The last few days have seen major coverage in the media on the rape incident in Delhi. While one must condemn the incident and the repeated impunity with which these incidents keep happening , what was striking in this case is that it happened in what is perceived as a safe place – a cab hired from a well known company with all the technology tools and funds at its disposal. And that opens up concerns for what process and back end audits other rapidly expanding services evolve to keep pace with rapid online scaling up in different industries.


Being a relatively known player in India till recently the new entrants have tried to change the first rule of the game with the technology and by reaching out to the smartphone enabled generation who want control at the fingertips and the freedom to choose the best service providers. They started with higher end cabs to cater to a new segment and get them used to the service and convenience . So far so good.


The second rule change was to quickly move from the higher end cabs to the more affordable and smaller ones and trying to play the low price game to wean away other users. Did they leave the higher end users high and dry as they moved into the commodity space?


They are even trying to cannibalise the auto market which never had much of a reputation anyway with one operator even starting a dial an auto scheme and other launching the cheapest car as part of the service. All that is fair in a competitive market and where the organized cab penetration is so low right now. But they also caught the ire of the other cab and auto operators and were becoming a target for being lobbied against. Their disruptive marketing was hurting others and the others were not going to lie low for long.


And then came the third rule change which is what has hit below the belt right now. In the quest for rapid fire expansion into new locations, new segments and larger fleets, expansion of the driver pool was the major bottleneck, what with all cab companies trying to wean away and poach them with goodies, bonuses, online payment transfers, affordable cars , driver owned cars etc.


This is where I feel they are tripping up. I see more dirty cabs around on the road, most drivers come from small villages and many do not know the routes in the city or the way to your place , nor can they properly communicate with many of the passengers in a common language given the cosmopolitan mix in our society.


But the biggest and most unacceptable compromise could be in the driver selection process and other back end processes under the pressures of rapidly expanding at an unreasonable pace.


Technology cannot compensate for the quality of the human interface that actually completes the brand experience.

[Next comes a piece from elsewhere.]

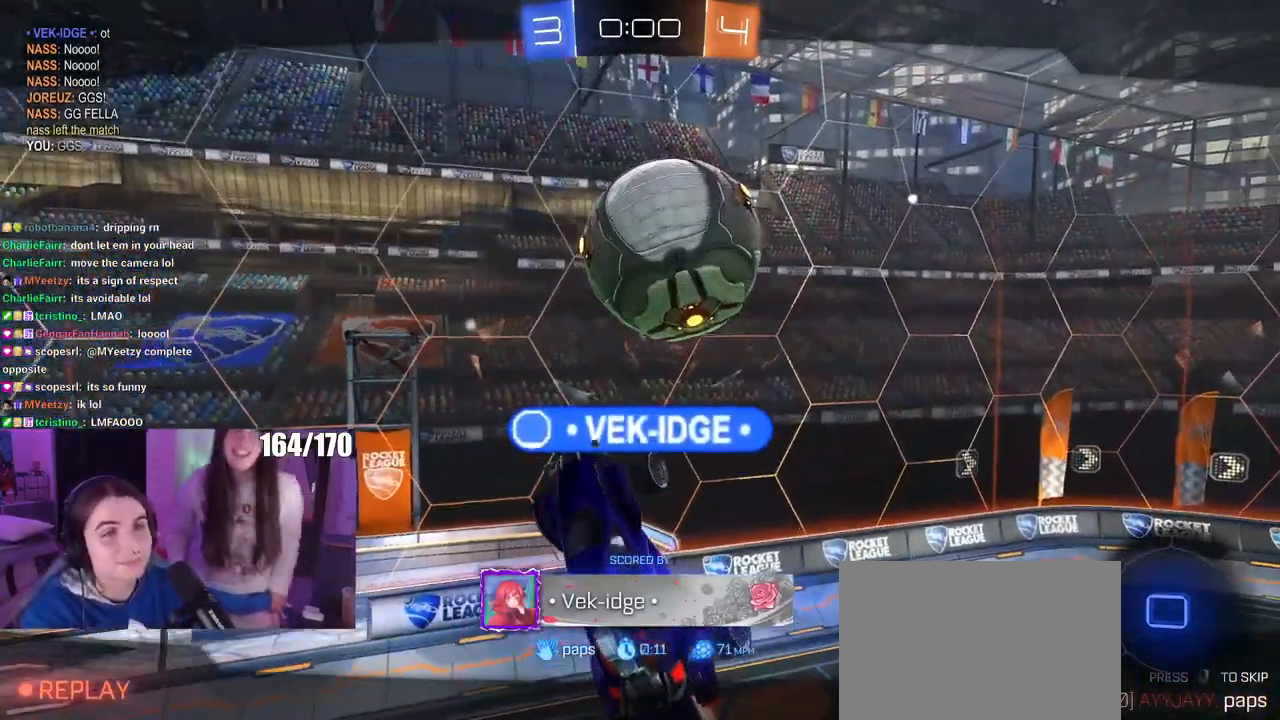
Gameplay with a controller (PlayStation layout); each line is a JSON object with the inputs held at the frame after it. "events" lists button and stick changes between this image and that frame as [ms after this image, input, new state], when the widget could be followed in between.
{"buttons": [], "left_stick": "center", "right_stick": "center", "events": [[84, "R2", "down"], [217, "R2", "up"]]}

And one wonders how much of this mad paced expansion is driven by the founders who may have been hungry for growth and making big bucks soon. And how much by the investors who so often just brush aside founder concerns and literally call the shots on how quick the scale up has to happen to quickly build valuations . Nothing wrong with building valuations and cashing out but certainly it should not come at the expense of safety, reliability, credibility and trust that are the keystones of an enduring brand.


I hope there will be lessons learnt from these incidents, given the typical tendency to first create fires and then build rapid response teams to douse them, till the next fire pops by. At the end the responsibility and the buck stops with the leadership teams that allow these compromises to happen.